- [Try it]
Answer these questions from the agreement excerpt below.
(a) Under what two registrations must each Broker be registered?
(b) Whose approval must IDI obtain before entering into an agreement with a Broker?
(c) How must premium payments under the Policies be made?

6.              IDI is hereby authorized to enter into separate written agreements, on such terms and conditions as IDI may determine which are not inconsistent with this Agreement, with one or more organizations which agree to participate in the distribution of the Policies. Such organization (hereafter “Brokers”) shall be registered both as a broker/dealer under the 1934 Act and as a member of the NASD. All such sales agreements shall provide that each Broker will assume full responsibility for continued compliance by itself and its representatives with applicable federal and state securities laws, including but not limited to training, supervision and control of its representatives engaged in the distribution of the Policies. IDI shall obtain the approval of PROTECTIVE prior to entering into an agreement with any such organization. All Brokers shall act as independent contractors and nothing herein shall constitute such Brokers or their agents or employees as employees of PROTECTIVE in connection with the sale of the Policies.

 

7.              IDI shall take reasonable steps to ensure that any Broker and its representatives soliciting applications for Policies shall be duly and appropriately licensed, registered or otherwise qualified for the sale of such Policies (and the riders and other contracts offered in connection therewith) under the state insurance laws, the federal securities laws, and any applicable blue-sky laws of each state or other jurisdiction in which PROTECTIVE is licensed to sell the Policies.

 

8.              IDI shall take reasonable steps to ensure that each Broker trains, supervises and controls its representatives in compliance with applicable laws and regulations including, but not limited to (a) conducting such training (including the preparation and utilization of training materials) as in the opinion of IDI is necessary to accomplish the purposes of this Agreement and (b) establish and implement reasonable written procedures for supervision of sales practices of agents, representatives or brokers selling the Policies. Each Broker shall assume any legal responsibilities of PROTECTIVE for the acts, commissions, omissions, or declarations of such representatives in so far as they relate to the sale of the Policies. Applications for Policies solicited by a Broker through its agents or representatives shall be transmitted directly to PROTECTIVE, and if received by IDI, shall be forwarded to PROTECTIVE. All premium payments under the Policies shall be made by check payable to PROTECTIVE and remitted promptly to PROTECTIVE as agent for IDI.

- [Raw data]
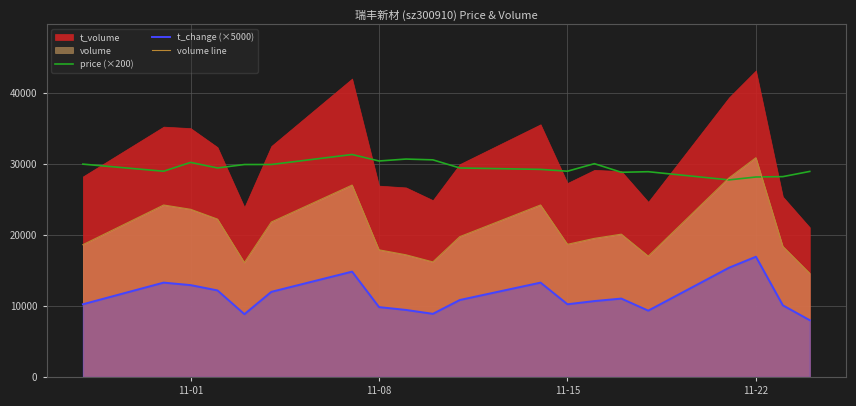

True or false: t_change (×5000) and volume line cross at least once.

False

- [Output for this task]
(a) As a broker/dealer under the 1934 Act and as a member of the NASD.
(b) PROTECTIVE's.
(c) By check payable to PROTECTIVE.